Demikian juga sistem manajemen pembentukan sebuah tim sepak bola. Pemain dari berbagai sumber direkrut. Diteliti jejak rekamnya, kelebihan dan kekurangannya, sangat detail.

Seorang pemain memiliki catatan yang sangat detail, seperti ketinggian dan kejauhan jarak tendangan, kecepatan lari, daya jelajah selama durasi tanding, serta keterampilan menguasai bola dalam kondisi dikepung lawan. Banyak lagi faktor lainnya, seperti endurance.

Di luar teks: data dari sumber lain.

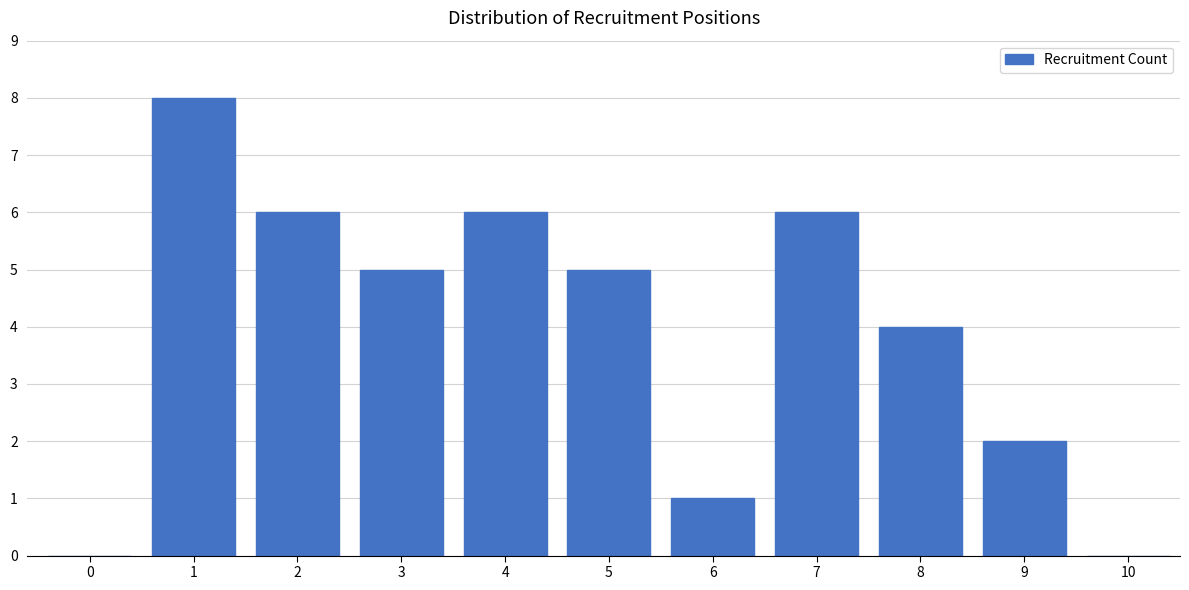

Reading left to right, what are all the values shown in this chart?

0=0	1=8	2=6	3=5	4=6	5=5	6=1	7=6	8=4	9=2	10=0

Kemampuan, keterampilan, keunggulan, kelebihan, dan kekurangan secara individual itu diramu untuk menemukan satu formula tim yang terdiri sebelas orang saat bertanding. Jago menyerang lawan, kuat mempertahankan gawang, serta produktif menghasilkan gol.

Tetapi sistem manajemen klub dan tim sepak bola, saya yakin jauh lebih rumit ketimbang sistem produksi BBC produk televisi atau mobil tersebut. Pemain bola adalah manusia, bukan barang yang statis. Pemain bola punya kondisi yang dinamis. Fisik yang bisa berubah-ubah, faktor mood yang naik-turun, dan lingkungan (keluarga, teman, pacar).

Sebagai manusia, pemain bola erat terkait dengan unsur psikis, biologis, dan psikologis. Unsur-unsur ini bergerak dinamis bekerja secara kolaboratif dan sinergis menentukan performa seseorang dalam waktu yang sama.

Bagaimana rumitnya unsur-unsur itu bekerja untuk menentukan hasil hanya dalam 45 menit pertandingan.

Tidak mudah mengelola semua itu. Dibutuhkan sebuah sistem manajerial yang terdiri sub-sub sistem yang didukung knowledge, science. Ilmu olahraga, ilmu psikologi, ilmu anatomi, dan banyak lagi.

Tak kalah penting ialah dukungan teknologi yang menghasilkan informasi detail berbagai unsur tadi pada diri seorang pemain, yang akan diolah oleh tim pelatih dan manajemen klub dalam menentukan sebuah tim. Komplikasi sekian banyak pemain dengan segala keruwetan karakteristiknya masing-masing.

Yang pasti Real Madrid tentu tak membayar dukun penjaga gawang anti kebobolan. Tak perlu juga ilmu pawang dan kekuatan supranatural untuk menahan salju tidak turun di musim dingin.

Real Madrid, the real champion, super team yang terus berinovasi, meramu sistemya untuk tetap menjadi pemenang di pasar yang kian kompetitif. Demikian juga seharusnya sebuah organisasi bisnis dalam skala apa pun.